Le « diagnostic » le plus fréquent, quand on explore une petite taille, reste celui de petite taille idiopathique. Il s’agit d’un diagnostic d’exclusion, fondé en principe sur l’absence de cause identifiée de petite taille. Ce diagnostic est particulièrement important aux États-Unis, où la petite taille « idiopathique » est une indication reconnue du traitement par l’hormone de croissance. Le tableau 5.IV résume les principaux critères qui permettent de conclure à une petite taille idiopathique.

Tableau 5.IV. Quand peut-on parler de petite taille idiopathique?

Petite taille chez un enfant en bonne santé générale

Exclusion des autres causes de petite taille, en particulier génétiques, syndromiques, organiques et psychosociales

Âge osseux dans la zone de normalité pour l’âge (±2 DS)

Absence de déficit en hormone de croissance

Absence de retard pubertaire

 

B. Retard pubertaire simple (voir aussi item 38)

Le retard pubertaire simple est une cause fréquente de retard statural aux âges pubertaires. Il est plus fréquent chez les garçons. Typiquement, on observe un ralentissement progressif de la croissance, qui peut s’infléchir dès la préadolescence, parfois même avant, vers l’âge de 8 à 9 ans (figure 5.3). La perte staturale en DS est souvent importante, parfois supérieure à 2 DS, due au ralentissement statural contemporain de l’accélération pubertaire sur les courbes standard. Les antécédents familiaux sont souvent évocateurs (retards pubertaires) et l’examen montre l’absence de signe de puberté (S2 ou G2) après l’âge de 13 ans chez la fille, et 14 ans chez le garçon. L’âge osseux est nettement retardé, d’où un pronostic statural relativement favorable. Ce diagnostic reste un diagnostic d’exclusion, et bon nombre de causes acquises de retard statural (cf. tableau 5.I) peuvent se présenter comme un retard « simple ».

Fig. 5.3. Retard simple de la croissance.
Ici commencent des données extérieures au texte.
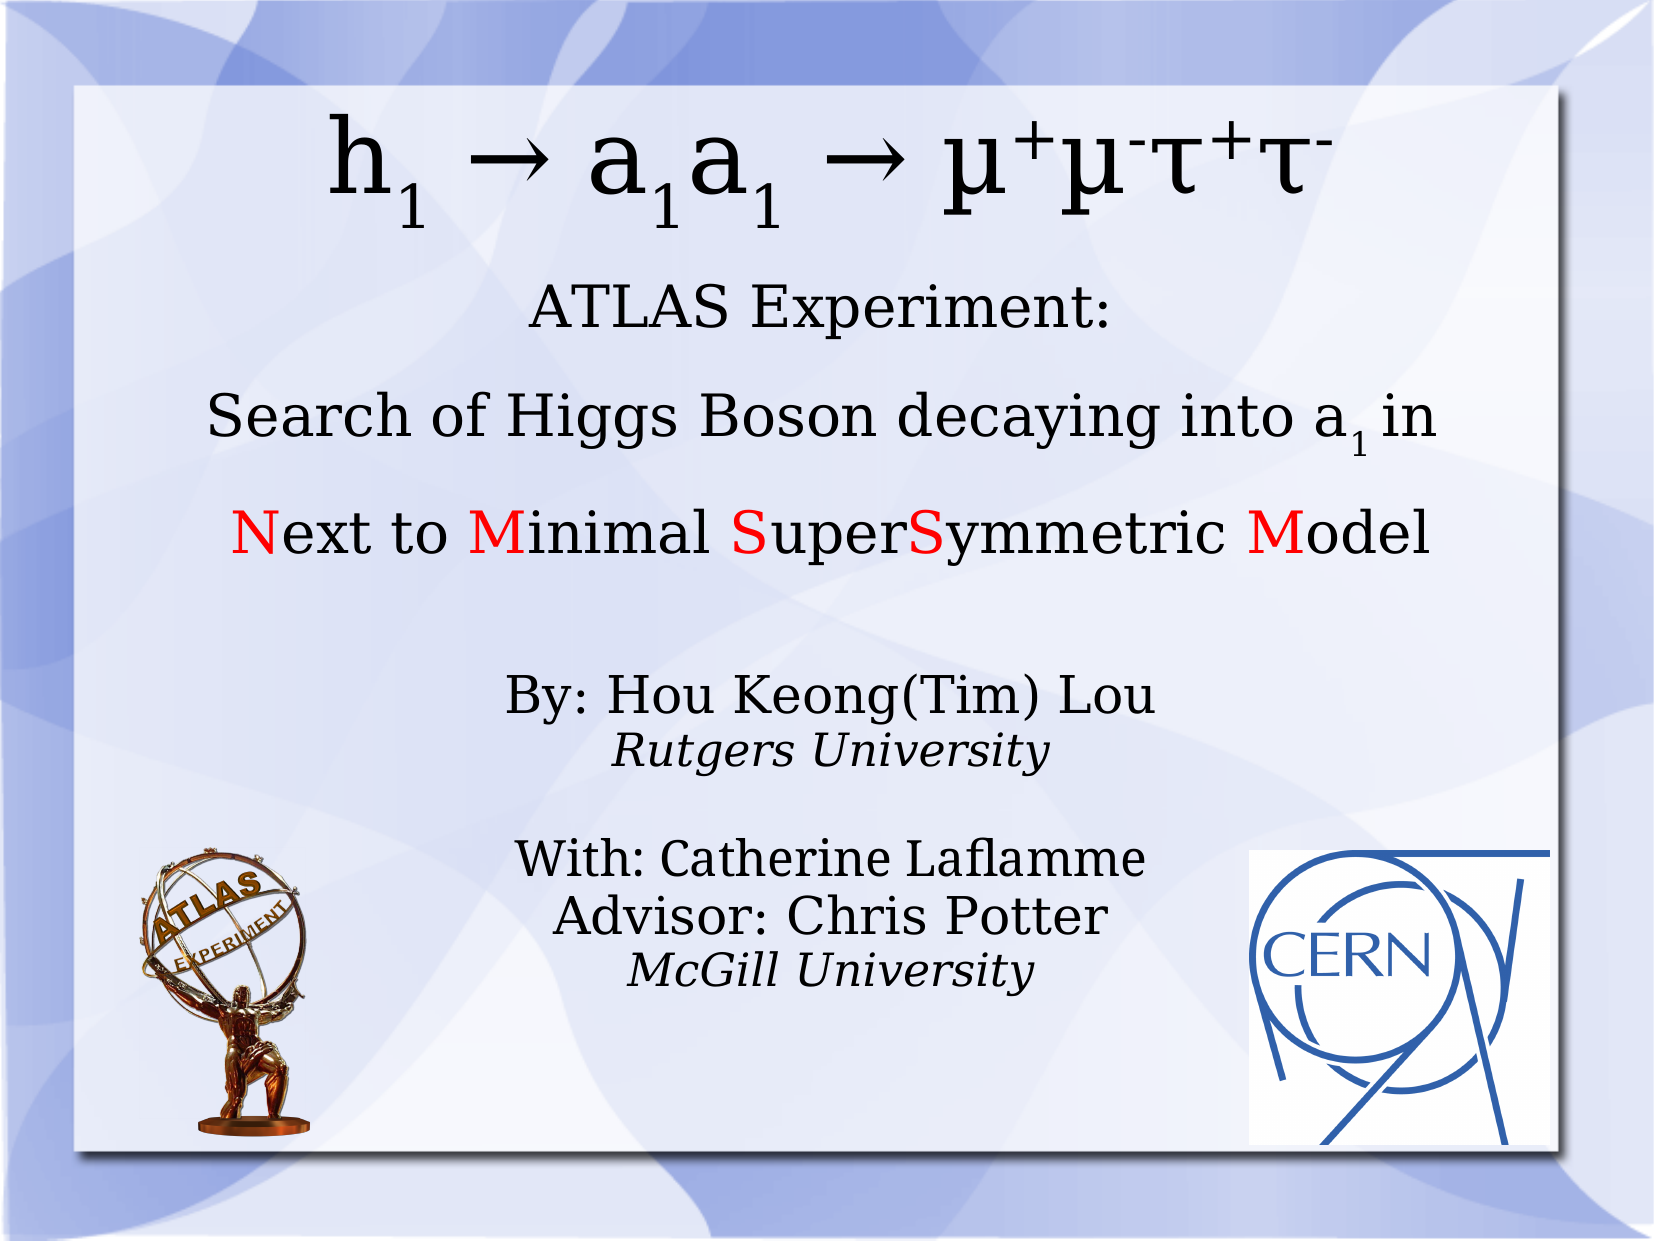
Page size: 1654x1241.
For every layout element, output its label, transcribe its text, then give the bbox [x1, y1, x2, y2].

text_box h1 → a1a1 → µ+µ-τ+τ- ATLAS Experiment: Search of Higgs Boson decaying into a1 in Next to Minimal SuperSymmetric Model By: Hou Keong(Tim) Lou Rutgers University With: Catherine Laflamme Advisor: Chris Potter McGill University [86, 112, 1575, 1158]
picture [0, 0, 1654, 1241]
Retard simple de la croissance et de la puberté chez un individu dont la croissance prépubère était à la limite inférieure de la normale ; noter la croissance régulière sur – 1,5 DS dans la petite enfance, avec un infléchissement progressif à partir de l’âge de 9 ans, et surtout l’absence d’accélération pubertaire ; l’âge osseux est très retardé lors du diagnostic ; la taille adulte correspond à un gain de 0,5 DS par rapport à la croissance de l’enfance.

Il faut donc, avant d’affirmer ce diagnostic, réaliser des investigations visant à éliminer les principaux diagnostics, en particulier celui de tumeur de la région hypophysaire. En revanche, dans ce contexte, l’exploration de l’axe somatotrope est difficile car la sécrétion d’hormone de croissance est dépendante des stéroïdes sexuels à cet âge. Les dosages d’IGF1 sont souvent abaissés car très dépendants de la maturation pubertaire, et les tests de stimulation de l’hormone de croissance sont fréquemment dans la zone déficitaire. Si une exploration somatotrope est envisagée, il est recommandé de la réaliser après sensibilisation par les stéroïdes sexuels. Les dosages de gonadotrophines sont utiles pour éliminer un déficit gonadique et il faut parfois discuter un déficit gonadotrope (voir item 38). Dans la majorité des cas, un traitement de courte durée par des stéroïdes sexuels à faible dose permet d’induire les caractères sexuels secondaires et s’accompagne d’une accélération de la croissance, sans effet délétère sur la taille adulte.

Points clés

L’exploration d’une petite taille reste un exercice difficile qui ne saurait en aucun cas se limiter à la réalisation de tests de stimulation de l’hormone de croissance. Elle doit être réalisée par un pédiatre familier avec le spectre de pathologies qui peuvent se cacher derrière ce motif de consultation fréquent.